Sławomir Rawicz - The Long Walk

Sławomir Rawicz (1 September 1915 – 5 April 2004) was a Polish Army lieutenant who was imprisoned by the Russian NKVD after the German-Soviet invasion of Poland. In a ghost-written book called The Long Walk, he claimed that in 1941 he and six others had escaped from a Siberian Gulag camp and began a long journey south on foot (about 6,500 km or 4,000 mi). They endeavoured through the Gobi Desert, Tibet, and the Himalayas  to finally reach British India in the winter of 1942. In 2006 the BBC released a report based on former Soviet records, including statements written by Rawicz himself, showing that Rawicz had been released as part of the 1942 general amnesty of Poles in the USSR and subsequently transported across the Caspian Sea to a refugee camp in Iran and that his escape to India never occurred.

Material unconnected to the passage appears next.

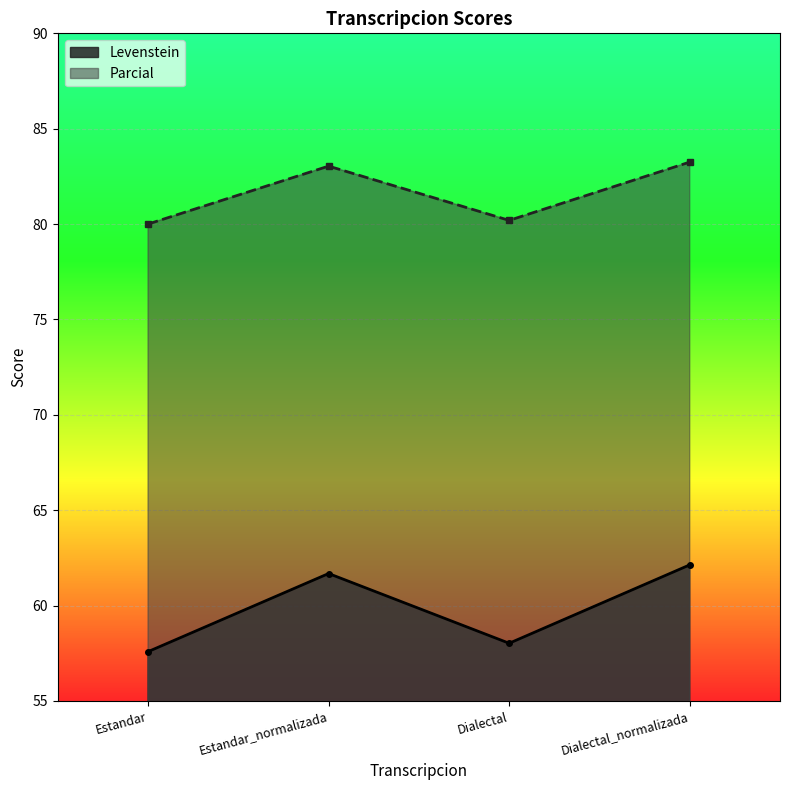

True or false: Levenstein and Parcial cross at least once.

False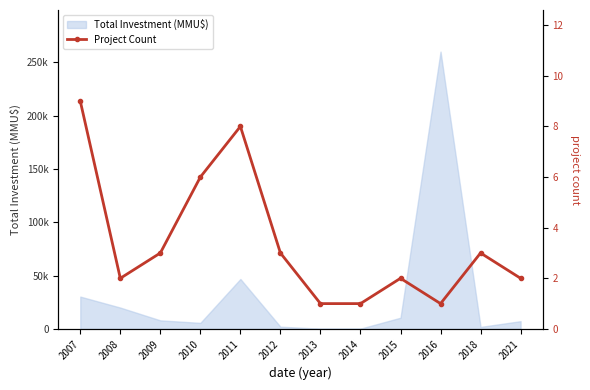

How many interior local peaks (higher than both neighbors) does the data have?

3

According to the account in the book, Rawicz was transported, alongside thousands of others, to Irkutsk and made to walk to the Gulag Camp 303, which was 650 km south of the Artic Circle. His labour duties in the camp included the construction of the prisoners' barracks, the manufacture of skis for the Russian army, and the repair and operation of the camp commandant's radio.

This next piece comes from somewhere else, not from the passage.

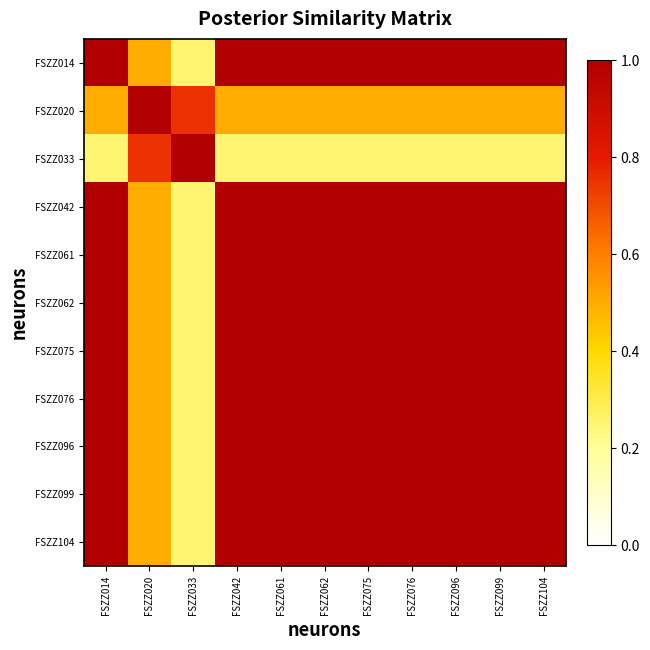

Count the number of data series in this chart.

11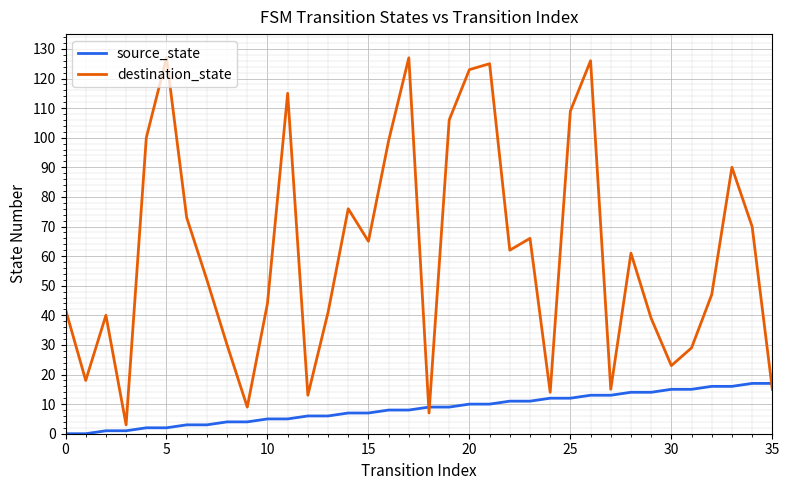

List the series in order of their peak value, highest first.

destination_state, source_state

In The Long Walk, Rawicz describes how he and six companions escaped from the camp in the middle of a nlizzard in 1941 and headed south, avoiding towns. The fugitive party included three Polish soldiers, a Latvian landowner, a Lithuanian architect, and an enigmatic US metro engineer called "Mr. Smith"; they were later joined by a 17-year-old Polish girl, Kristina. They journeyed from Siberia to India crossing the Gobi Desert and Himalayas. Four of the group died, two in the Gobi, two in the Himalayas.The book also mentions the spotting of a pair of yeti-like creatures in the Himalayas.

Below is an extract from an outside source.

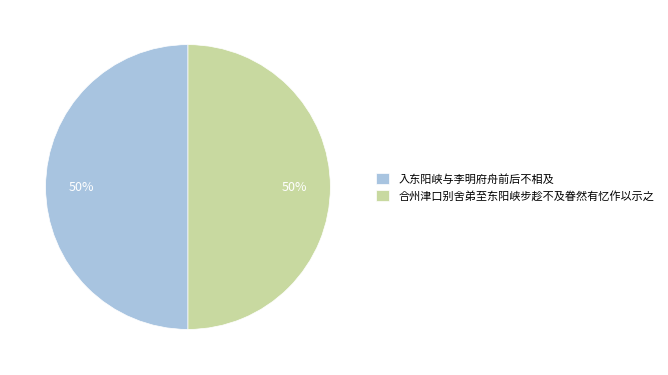

Approximately how many times larger is the value at 合州津口别舍弟至东阳峡步趁不及眷然有忆作以示之 compared to 入东阳峡与李明府舟前后不相及?

1.0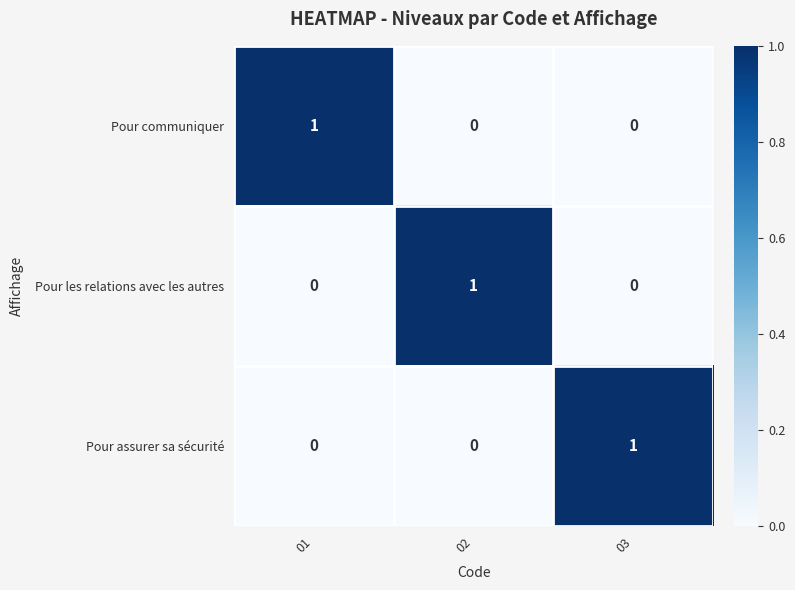

True or false: Pour communiquer has a value of 0 at 02.

True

According to the book, four survivors of the 11-month trek reached British India around March 1942 and stumbled upon a  Gurkha patrol. They were taken to a hospital in Calcutta. Towards the end of the book, Mr. Smith asked Rawicz about his future. Rawicz told Smith he would rejoin the Polish army. Once released from the hospital, the survivors went their own ways. Some were still permanently sick from the torture they had faced at the Russian camp.